Récepteurs cellulaires :
Au niveau des cellules cibles du virus sont présentes des protéines reconnues par celui-ci et employées comme de véritables portes d’entrées dans la cellule. Deux récepteurs cellulaires sont nécessaires pour ce faire : le récepteur CD4 et un récepteur supplémentaire, soit CXCR4, ou soit CCR5 qui joue un rôle prépondérant dans l’établissement et le développement de l’infection.
Réplication virale :
Séquence d’évènements, depuis l’entrée du VIH dans une cellule et jusqu’à la sortie de nouveaux virus, conduisant à sa multiplication.
Réservoirs viraux :
Certains types cellulaires possèdent la propriété d’héberger le VIH sous une forme latente inaccessible aux traitements. Les lymphocytes T CD4 mémoires, les monocytes et les macrophages, constituent les types cellulaires réservoirs majeurs de l’organisme.
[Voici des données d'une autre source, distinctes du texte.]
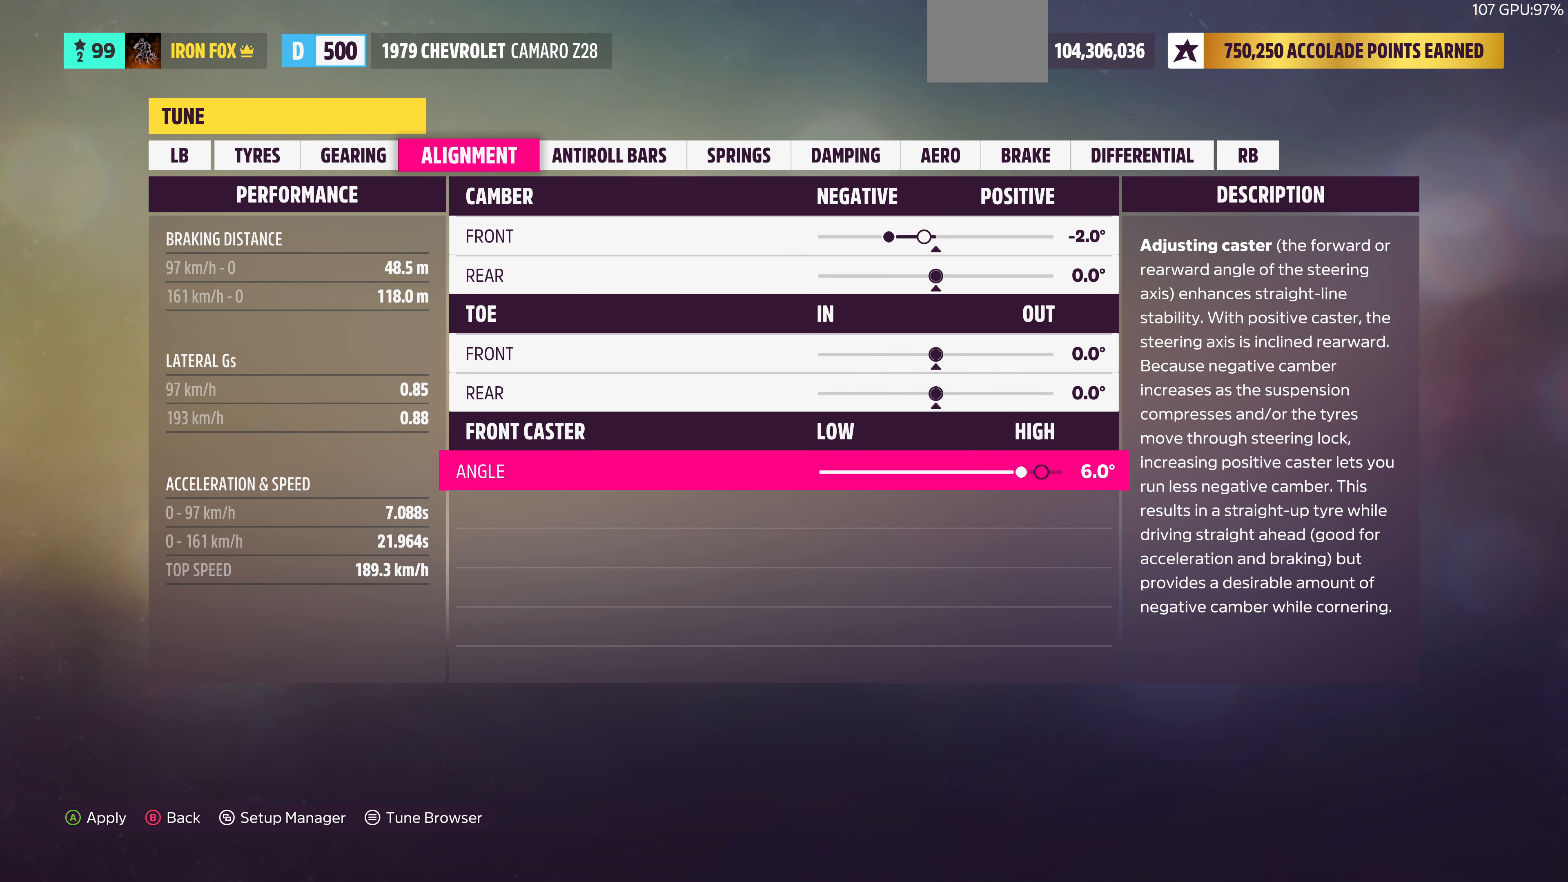
{"buttons": [], "left_stick": "center", "right_stick": "center", "events": [[467, "DPAD_LEFT", "up"]]}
SIDA : Syndrome de l’Immuno Déficience Acquise :
Le SIDA se caractérise par un engagement vers un déficit immunitaire sévère résultant de la disparition massive des lymphocytes T CD4. Le malade présente alors une vulnérabilité à des infections dites opportunistes (voir ci-dessus).
Souches adaptées de laboratoire :
Les souches virales sont primaires si elles proviennent directement de prélèvements effectués chez des malades. Après des cycles de production successifs sur des lignées cellulaires de laboratoire, les souches sont dites adaptées (diffèrent sensiblement des souches primaires) et sont généralement utilisées comme modèle d’étude de première approche.
Traitement HAART (Highly active antiretroviral treatment) :
Traitement antirétroviral très actif on parle également de multithérapie. Ce traitement contre le VIH associe généralement trois médicaments ou plus, agissant à différents niveaux pour bloquer le cycle de réplication virale. L’usage d’une combinaison de médicaments permet de limiter en partie l’émergence de virus mutants insensibles au traitement.
Traitement prophylactique :
C’est un traitement d’urgence administré en cas de risque de contamination infectieuse afin d’empêcher autant que possible l’établissement de l’infection.